Terrorism generates fear – that is its purpose. Attacks serve to make us think twice before we leave the house, to sow suspicion and fear about neighbours and friends who are different to us in some way, to make us question the core of our liberal values. Paradoxically, terrorist attacks tend to unify and to divide at the same time. Just as sorrow and sympathy unite us, fear and anxiety divide us into “us” and “them”.
In these circumstances we are drawn, quite understandably, to demands for more security, more counter-terrorism, more laws. But is “more” the right answer? Certainly the history of legal responses to terrorism indicates that legislation produced rapidly in the wake of terrorist acts can be problematic and often fails to address the core problem.

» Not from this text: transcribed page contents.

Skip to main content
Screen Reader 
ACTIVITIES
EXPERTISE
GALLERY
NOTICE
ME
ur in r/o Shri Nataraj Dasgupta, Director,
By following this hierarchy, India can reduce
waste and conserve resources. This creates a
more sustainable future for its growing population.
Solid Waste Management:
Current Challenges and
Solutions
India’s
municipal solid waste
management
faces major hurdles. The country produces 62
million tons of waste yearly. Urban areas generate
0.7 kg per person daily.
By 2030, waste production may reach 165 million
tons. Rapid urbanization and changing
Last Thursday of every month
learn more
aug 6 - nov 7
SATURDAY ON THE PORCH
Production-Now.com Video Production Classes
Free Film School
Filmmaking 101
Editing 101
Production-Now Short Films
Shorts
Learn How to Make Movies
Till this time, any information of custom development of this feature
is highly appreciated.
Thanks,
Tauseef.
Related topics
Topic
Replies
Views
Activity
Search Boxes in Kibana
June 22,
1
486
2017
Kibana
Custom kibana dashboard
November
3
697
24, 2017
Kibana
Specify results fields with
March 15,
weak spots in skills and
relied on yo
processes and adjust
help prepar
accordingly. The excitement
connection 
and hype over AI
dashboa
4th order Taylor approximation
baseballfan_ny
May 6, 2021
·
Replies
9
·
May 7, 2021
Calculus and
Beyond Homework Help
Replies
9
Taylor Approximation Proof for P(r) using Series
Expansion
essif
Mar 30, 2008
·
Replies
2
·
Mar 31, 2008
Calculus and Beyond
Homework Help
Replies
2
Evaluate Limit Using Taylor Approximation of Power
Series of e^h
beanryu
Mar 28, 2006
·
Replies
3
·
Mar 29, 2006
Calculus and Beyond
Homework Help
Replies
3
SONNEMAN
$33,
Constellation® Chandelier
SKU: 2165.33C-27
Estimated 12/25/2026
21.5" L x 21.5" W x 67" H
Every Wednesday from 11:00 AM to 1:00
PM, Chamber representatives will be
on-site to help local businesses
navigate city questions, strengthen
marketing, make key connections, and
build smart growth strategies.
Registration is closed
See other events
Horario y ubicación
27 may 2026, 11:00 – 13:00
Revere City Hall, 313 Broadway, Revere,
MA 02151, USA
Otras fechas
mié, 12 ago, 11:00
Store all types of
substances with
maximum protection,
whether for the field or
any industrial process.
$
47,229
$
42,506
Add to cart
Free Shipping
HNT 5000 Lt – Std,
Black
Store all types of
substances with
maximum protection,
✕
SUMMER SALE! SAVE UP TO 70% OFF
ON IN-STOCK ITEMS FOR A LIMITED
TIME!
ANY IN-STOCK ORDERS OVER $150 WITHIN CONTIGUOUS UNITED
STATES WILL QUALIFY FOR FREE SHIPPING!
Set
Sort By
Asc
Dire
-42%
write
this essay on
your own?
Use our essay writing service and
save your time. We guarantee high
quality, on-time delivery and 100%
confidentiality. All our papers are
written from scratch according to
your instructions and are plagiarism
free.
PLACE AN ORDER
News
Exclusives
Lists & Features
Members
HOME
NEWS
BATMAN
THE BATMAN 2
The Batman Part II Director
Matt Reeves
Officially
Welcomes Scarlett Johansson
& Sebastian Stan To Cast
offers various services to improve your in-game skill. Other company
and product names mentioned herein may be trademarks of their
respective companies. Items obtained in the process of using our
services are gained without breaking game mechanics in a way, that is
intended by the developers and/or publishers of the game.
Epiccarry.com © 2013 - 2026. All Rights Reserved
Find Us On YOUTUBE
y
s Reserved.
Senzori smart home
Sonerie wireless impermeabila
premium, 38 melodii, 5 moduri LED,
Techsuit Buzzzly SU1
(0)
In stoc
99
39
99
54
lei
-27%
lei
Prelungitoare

The record shows that politicians may rush through legislation in order to capitalise on sympathy, fear and the demand for more security. This can result in laws that lack the benefit of robust debate and which extend state power and often greatly curtail individual rights. And to what end? Does anyone truly believe that internment in Northern Ireland, control orders throughout the UK, military enquiries in Guantánamo Bay, or the proscription of terrorist organisations in Nigeria (to give just a few examples) actually tackle terrorism in any effective way?
Certainly these measures satisfy our desire to see that something is done. They tend also to stem from governments’ good faith efforts to provide a legal framework for security. But it is by no means clear that they work.
The attacks in Paris last Friday have rightly been condemned by governments and organisations all over the world. The incomprehensible combination of the extraordinary and the banal, where going to a restaurant or concert on a Friday night leads to one’s assassination, vividly exposes the insecurity inherent in living in an ideologically divided world with easy access to arms, information and international travel.
Early reports suggest that they have also shown up weaknesses in intelligence cooperation and policing. It’s not at all clear, however, that they expose any inadequacies in the law.
Yet in spite of this, politicians are already calling for more and quicker laws to address terrorism. The French president, François Hollande, has called for swift constitutional change in France to address the nature of terrorist emergencies, such as to strip citizenship from convicted terrorists and exclude dual nationals from the country.
Here in the UK, Lord Carlile QC has already suggested that the attacks provide a rationale for placing the Investigatory Powers bill on a fast-track, robbing it of the full and vigorous parliamentary debate that such a bill requires.
Less is more
To accede to calls for swift and fundamental legal changes is mistaken. The immediate aftermath of an attack is a febrile milieu in which debate is hampered by the political costs of opposition. In such a context, the virtue of saying the unpopular in defence of the principled is costly indeed. We simply do not yet know enough to tell whether the attacks in Paris suggest that more, new, or different investigatory powers are necessary, or that exclusion orders would have prevented these attacks. Legislating in a hurry is profoundly unwise and should be avoided.
The same is true at the European level. Over the past 14 years the EU has become adept at making counter-terrorism law, but less skilled at accounting for rights in the course of doing so. Predictably, suggestions of fundamental legal changes in the wake of the attacks on Paris have been made with regards to Europe’s borders, intelligence sharing between member states and collective security. Yet we have already seen the potential drawbacks in passing hastily developed European-wide counter-terrorism laws.
After the Madrid and London bombings, the EU Data Retention Directive was put on the books, in spite of loud protestations that the blanket surveillance it required was unlawful. And so it proved to be when, eight years after its introduction and after numerous legal challenges, the directive was struck down by the Court of Justice for disproportionately interfering with fundamental rights.
The court accepted that security is an important common goal that the EU is entitled to pursue, but this does not mean that fundamental rights can or should be sacrificed in its name. That same message can be found repeated in decades of court cases and academic writing, as well as gleaned from the declining social cohesion and enduring insecurity that exist in spite of – perhaps even partly because of –- quick legal responses to massive security failures.
Markus Söder, the finance minister for the German federal state of Bavaria, said that “Paris changes everything”. We should hope that this is true: that Paris may be the terrorist attack in the aftermath of which we finally step away from the well-worn pattern of reactionary legislation, disproportionate interference with rights and distorted debate on counter-terrorism. Instead we need calm heads and a willingness to question whether more and more counter-terrorism law can ever deliver the security we desire.